### Exercise set
1. In the log skeleton excerpt below, how is the activity name formed when several event attributes are specified?
2. Turn the paragraph of the log skeleton excerpt beginning "The left panel contains controls" into a short bulleted list that keeps its main facts.

### Document excerpt

+===+

The not co-existence relation can optionally be reduced by restricting them to the representative activities. For example, if there would have been an additional activity ‘ja’ which would have been equivalent to ‘aj’, and assuming that ‘aj’ < ‘ja’, then only the not co-existence between ‘ai’ and ‘aj’ would be shown. But we could easily deduce that there is also a not co-existence between ‘ai’ and ‘ja’, even though the latter relation is not shown in the graph.

3.2 Log controls

The top panel contains a text field where we can specify which event attributes should be used for the activity names in the log skeleton. So far, we have assumed that an event is the activity name, but in reality an event often contains the activity name among other attributes. In the example, the attribute ‘concept:name’ is used for the activity name. Typical values for this attribute include ‘a’, ‘ai’, ‘c’, and ‘v’. If multiple attributes are specified, the activity name is obtained by concatenating all values separated by ‘+’ signs.

The left panel contains controls that we can use to filter the log and build a log skeleton from this filtered log. In the example, the activities ‘as’ and ‘t’ have been selected as a required activities, which means that any trace that does not contain both activities is filtered out. In a similar way, by selecting an activity as a forbidden activity, we filter out those traces that do contain the selected activity.

+===+

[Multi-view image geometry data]
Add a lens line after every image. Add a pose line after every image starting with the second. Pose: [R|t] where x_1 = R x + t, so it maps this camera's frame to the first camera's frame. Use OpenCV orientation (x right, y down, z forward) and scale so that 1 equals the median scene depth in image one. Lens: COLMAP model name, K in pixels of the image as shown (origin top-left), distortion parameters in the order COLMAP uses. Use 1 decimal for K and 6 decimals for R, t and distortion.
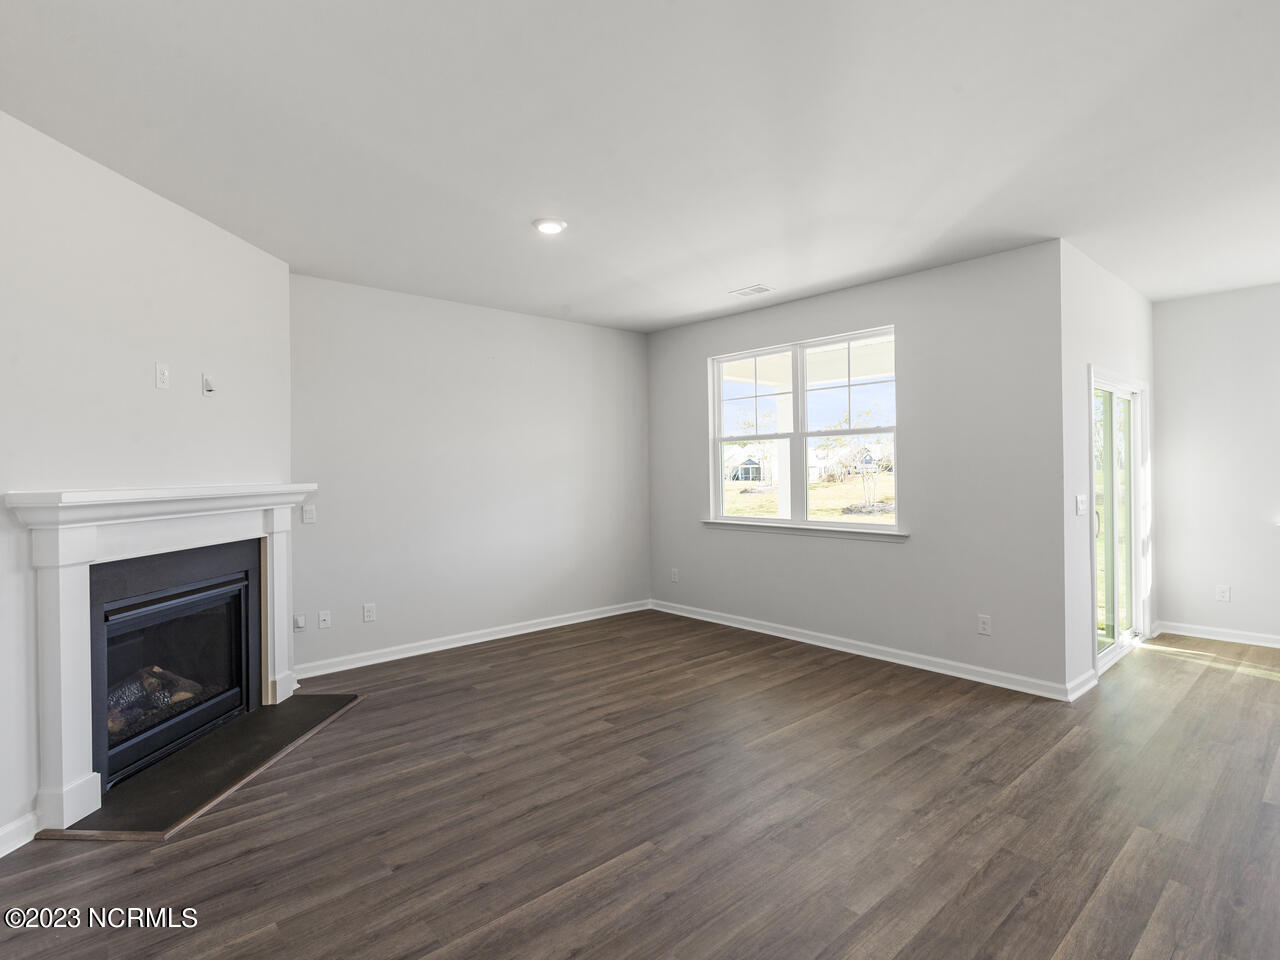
lens RADIAL K [[654.7, 0, 640.7], [0, 654.7, 471.9], [0, 0, 1]] dist [0.001382, -0.001188]
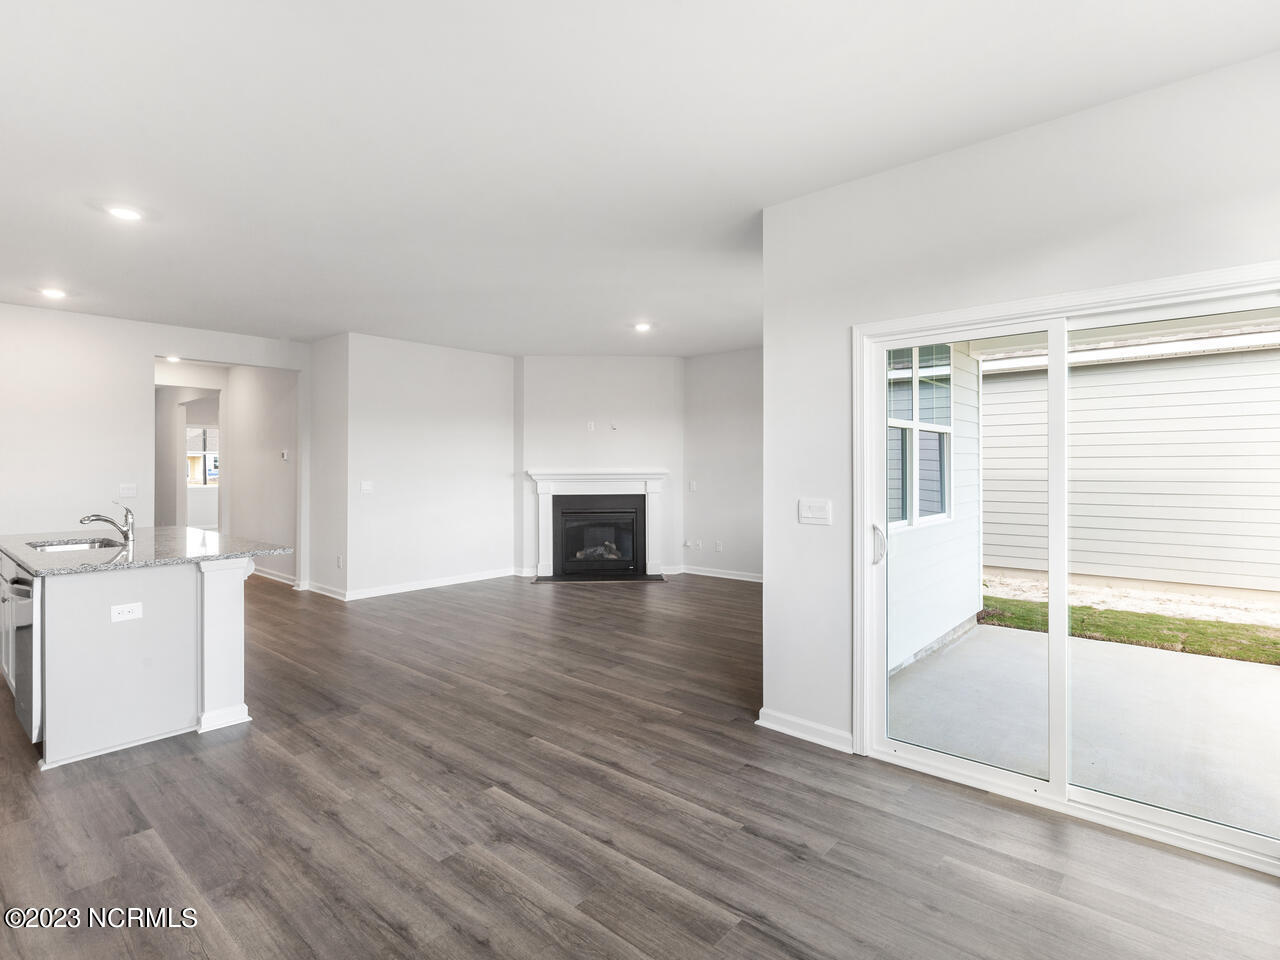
lens RADIAL K [[647.4, 0, 639.3], [0, 647.4, 470.7], [0, 0, 1]] dist [0.002194, -0.001482]
pose [[0.120282, 0.017756, -0.992581, 1.538484], [0.001102, 0.999837, 0.018020, -0.016812], [0.992739, -0.003261, 0.120243, 0.739933]]
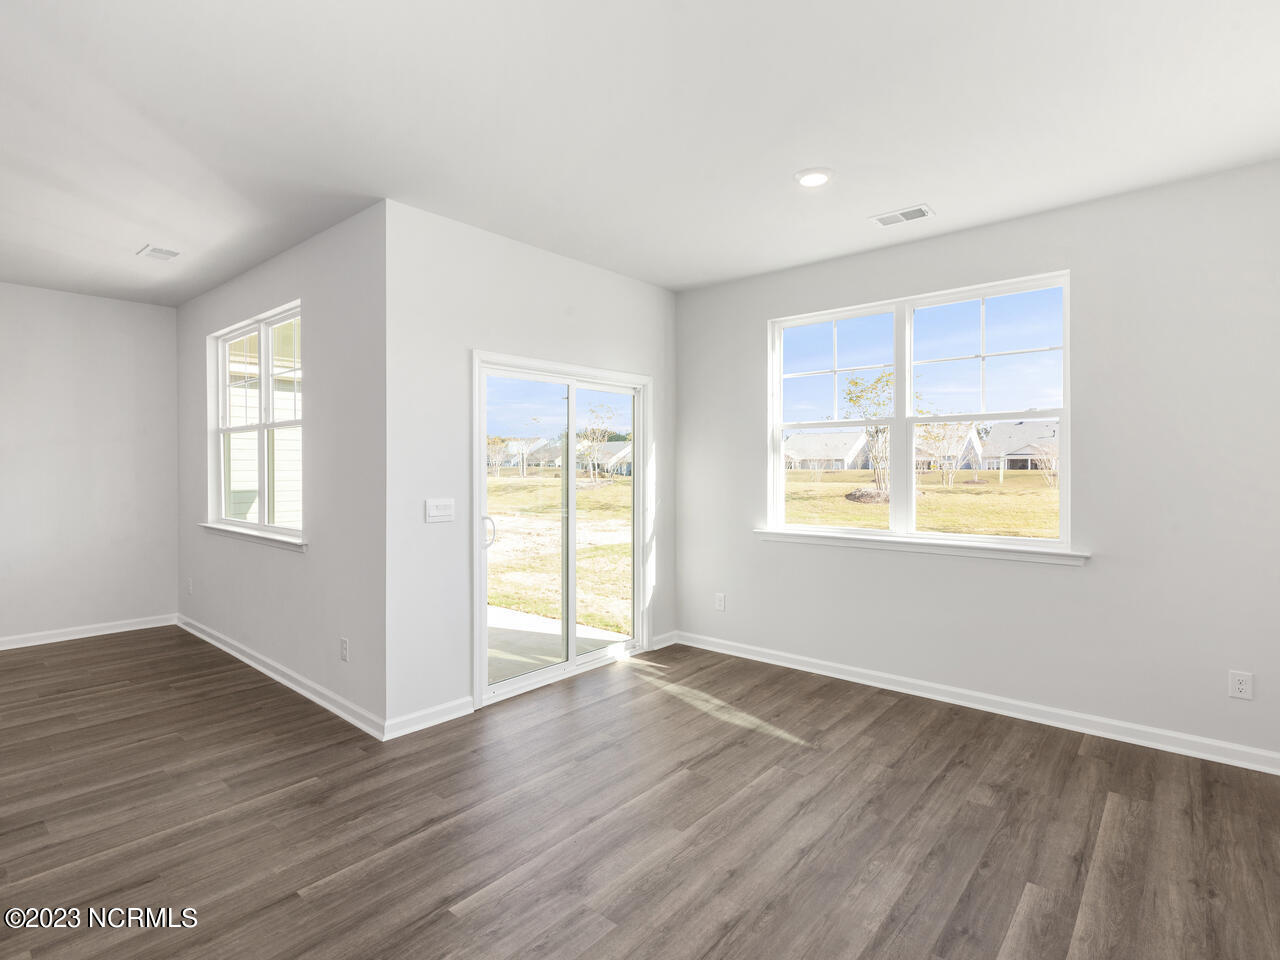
lens RADIAL K [[647.4, 0, 639.3], [0, 647.4, 470.7], [0, 0, 1]] dist [0.002194, -0.001482]
pose [[0.991560, 0.010016, 0.129259, 0.882452], [-0.010825, 0.999926, 0.005556, -0.010431], [-0.129194, -0.006909, 0.991595, 0.121449]]
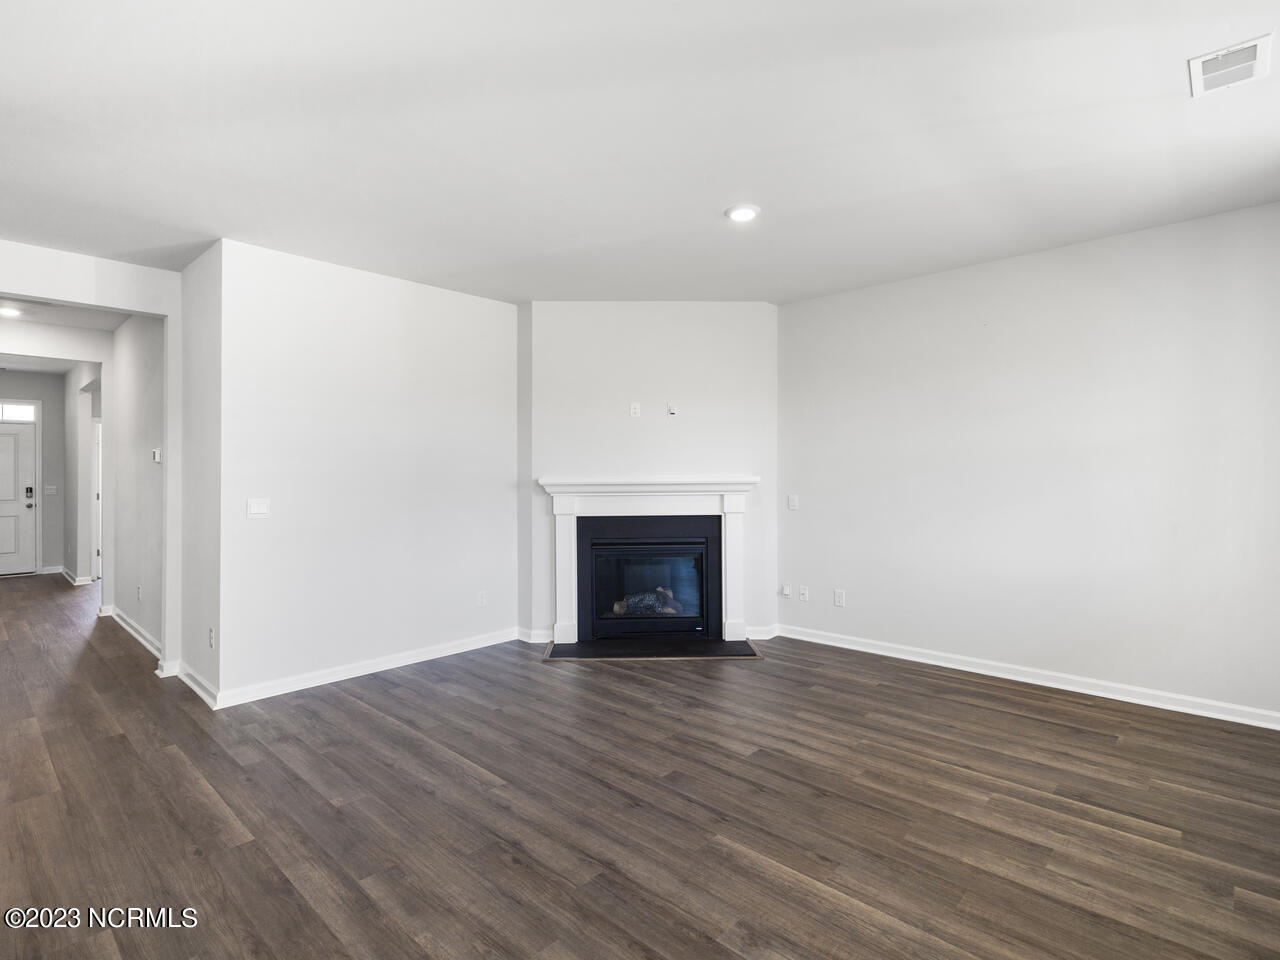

+===+

### Numbered answers
1. The values of all specified attributes are concatenated, separated by '+' signs.

2.
- The left panel has controls to filter the log and build a log skeleton from the filtered log.
- Required activities: any trace missing a selected required activity is filtered out. In the example, 'as' and 't' are required, so traces without both are removed.
- Forbidden activities: any trace containing a selected forbidden activity is filtered out.